#### [Raw data]
════

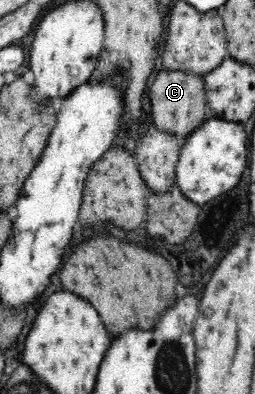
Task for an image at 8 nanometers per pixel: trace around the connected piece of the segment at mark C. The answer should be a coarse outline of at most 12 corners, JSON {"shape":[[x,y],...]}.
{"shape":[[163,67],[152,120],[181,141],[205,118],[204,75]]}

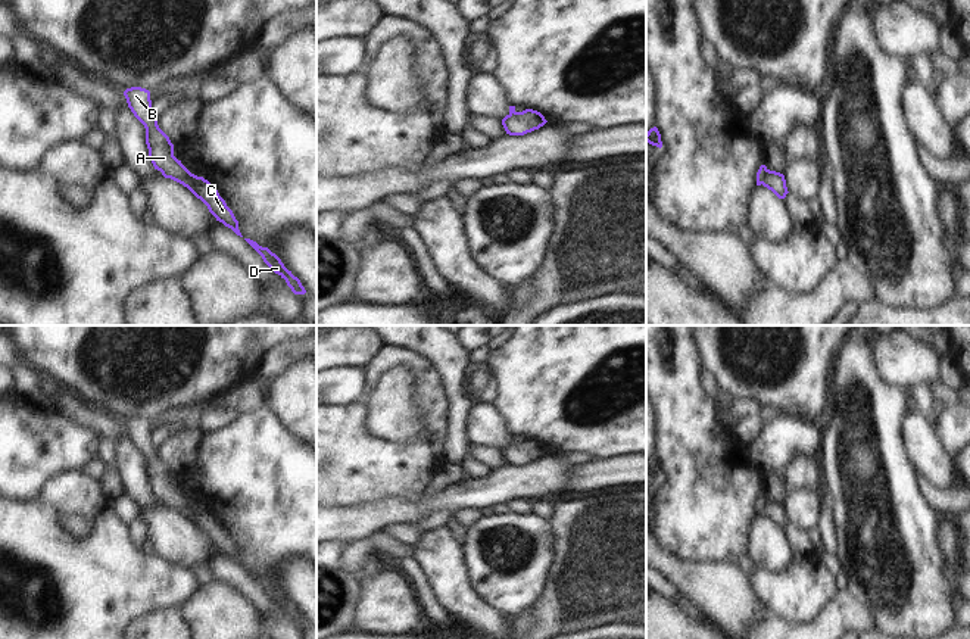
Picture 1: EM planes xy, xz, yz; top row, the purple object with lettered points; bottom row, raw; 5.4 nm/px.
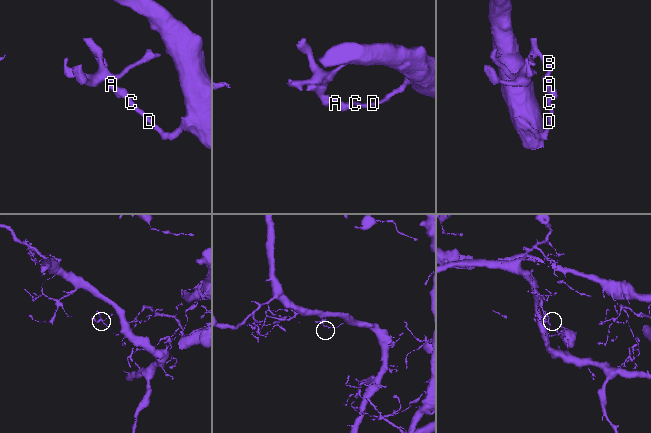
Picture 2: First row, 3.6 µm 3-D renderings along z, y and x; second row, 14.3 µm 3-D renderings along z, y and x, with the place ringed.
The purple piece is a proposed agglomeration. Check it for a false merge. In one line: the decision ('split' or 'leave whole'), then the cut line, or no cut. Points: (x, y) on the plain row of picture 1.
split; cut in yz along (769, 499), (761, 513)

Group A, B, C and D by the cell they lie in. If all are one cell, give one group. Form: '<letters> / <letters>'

════

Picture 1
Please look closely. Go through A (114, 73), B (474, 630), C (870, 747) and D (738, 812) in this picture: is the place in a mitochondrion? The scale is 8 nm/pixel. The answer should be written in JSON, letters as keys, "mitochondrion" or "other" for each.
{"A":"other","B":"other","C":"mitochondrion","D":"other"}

════

#### [Your task]
Using the entries above, give back exactly the line containing "Picture 2: First", the line containing "Group A, B, C", and every line between them, and nothing else.

#### [Task response]
Picture 2: First row, 3.6 µm 3-D renderings along z, y and x; second row, 14.3 µm 3-D renderings along z, y and x, with the place ringed.
The purple piece is a proposed agglomeration. Check it for a false merge. In one line: the decision ('split' or 'leave whole'), then the cut line, or no cut. Points: (x, y) on the plain row of picture 1.
split; cut in yz along (769, 499), (761, 513)

Group A, B, C and D by the cell they lie in. If all are one cell, give one group. Form: '<letters> / <letters>'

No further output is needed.